[SUPPLIED DATA]
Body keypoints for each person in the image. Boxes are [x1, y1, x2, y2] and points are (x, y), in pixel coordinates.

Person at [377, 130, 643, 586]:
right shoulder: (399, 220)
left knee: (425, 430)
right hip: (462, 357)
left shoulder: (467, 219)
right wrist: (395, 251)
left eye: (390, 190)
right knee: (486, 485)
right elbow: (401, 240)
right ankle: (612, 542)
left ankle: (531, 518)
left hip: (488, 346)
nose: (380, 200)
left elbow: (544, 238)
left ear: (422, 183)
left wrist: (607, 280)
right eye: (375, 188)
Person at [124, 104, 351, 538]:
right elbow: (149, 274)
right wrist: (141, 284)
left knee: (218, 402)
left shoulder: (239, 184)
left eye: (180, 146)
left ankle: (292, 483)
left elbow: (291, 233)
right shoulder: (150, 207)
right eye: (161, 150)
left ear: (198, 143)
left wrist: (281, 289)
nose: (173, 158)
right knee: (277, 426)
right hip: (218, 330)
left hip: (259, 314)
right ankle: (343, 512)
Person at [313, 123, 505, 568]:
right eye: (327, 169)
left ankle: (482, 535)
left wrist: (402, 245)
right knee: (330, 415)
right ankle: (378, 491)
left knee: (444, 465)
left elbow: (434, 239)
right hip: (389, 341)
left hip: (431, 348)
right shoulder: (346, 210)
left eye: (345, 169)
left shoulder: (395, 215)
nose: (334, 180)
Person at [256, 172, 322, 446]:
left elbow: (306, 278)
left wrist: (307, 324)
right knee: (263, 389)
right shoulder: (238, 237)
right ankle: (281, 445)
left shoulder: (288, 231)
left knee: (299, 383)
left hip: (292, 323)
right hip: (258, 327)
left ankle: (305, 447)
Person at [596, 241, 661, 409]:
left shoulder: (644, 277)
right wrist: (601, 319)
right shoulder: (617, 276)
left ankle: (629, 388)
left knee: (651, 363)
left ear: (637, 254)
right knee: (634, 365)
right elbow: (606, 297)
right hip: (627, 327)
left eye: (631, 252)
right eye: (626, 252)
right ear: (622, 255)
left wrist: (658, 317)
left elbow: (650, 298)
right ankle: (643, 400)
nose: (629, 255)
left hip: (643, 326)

[TASK] The answer should consist solely of the lines from the first line above through the one with "left eye: (631, 252)", both included, repeated exactly.

[ANSWER BOX]
Body keypoints for each person in the image. Boxes are [x1, y1, x2, y2] and points are (x, y), in pixel coordinates.

Person at [377, 130, 643, 586]:
right shoulder: (399, 220)
left knee: (425, 430)
right hip: (462, 357)
left shoulder: (467, 219)
right wrist: (395, 251)
left eye: (390, 190)
right knee: (486, 485)
right elbow: (401, 240)
right ankle: (612, 542)
left ankle: (531, 518)
left hip: (488, 346)
nose: (380, 200)
left elbow: (544, 238)
left ear: (422, 183)
left wrist: (607, 280)
right eye: (375, 188)
Person at [124, 104, 351, 538]:
right elbow: (149, 274)
right wrist: (141, 284)
left knee: (218, 402)
left shoulder: (239, 184)
left eye: (180, 146)
left ankle: (292, 483)
left elbow: (291, 233)
right shoulder: (150, 207)
right eye: (161, 150)
left ear: (198, 143)
left wrist: (281, 289)
nose: (173, 158)
right knee: (277, 426)
right hip: (218, 330)
left hip: (259, 314)
right ankle: (343, 512)
Person at [313, 123, 505, 568]:
right eye: (327, 169)
left ankle: (482, 535)
left wrist: (402, 245)
right knee: (330, 415)
right ankle: (378, 491)
left knee: (444, 465)
left elbow: (434, 239)
right hip: (389, 341)
left hip: (431, 348)
right shoulder: (346, 210)
left eye: (345, 169)
left shoulder: (395, 215)
nose: (334, 180)
Person at [256, 172, 322, 446]:
left elbow: (306, 278)
left wrist: (307, 324)
right knee: (263, 389)
right shoulder: (238, 237)
right ankle: (281, 445)
left shoulder: (288, 231)
left knee: (299, 383)
left hip: (292, 323)
right hip: (258, 327)
left ankle: (305, 447)
Person at [596, 241, 661, 409]:
left shoulder: (644, 277)
right wrist: (601, 319)
right shoulder: (617, 276)
left ankle: (629, 388)
left knee: (651, 363)
left ear: (637, 254)
right knee: (634, 365)
right elbow: (606, 297)
right hip: (627, 327)
left eye: (631, 252)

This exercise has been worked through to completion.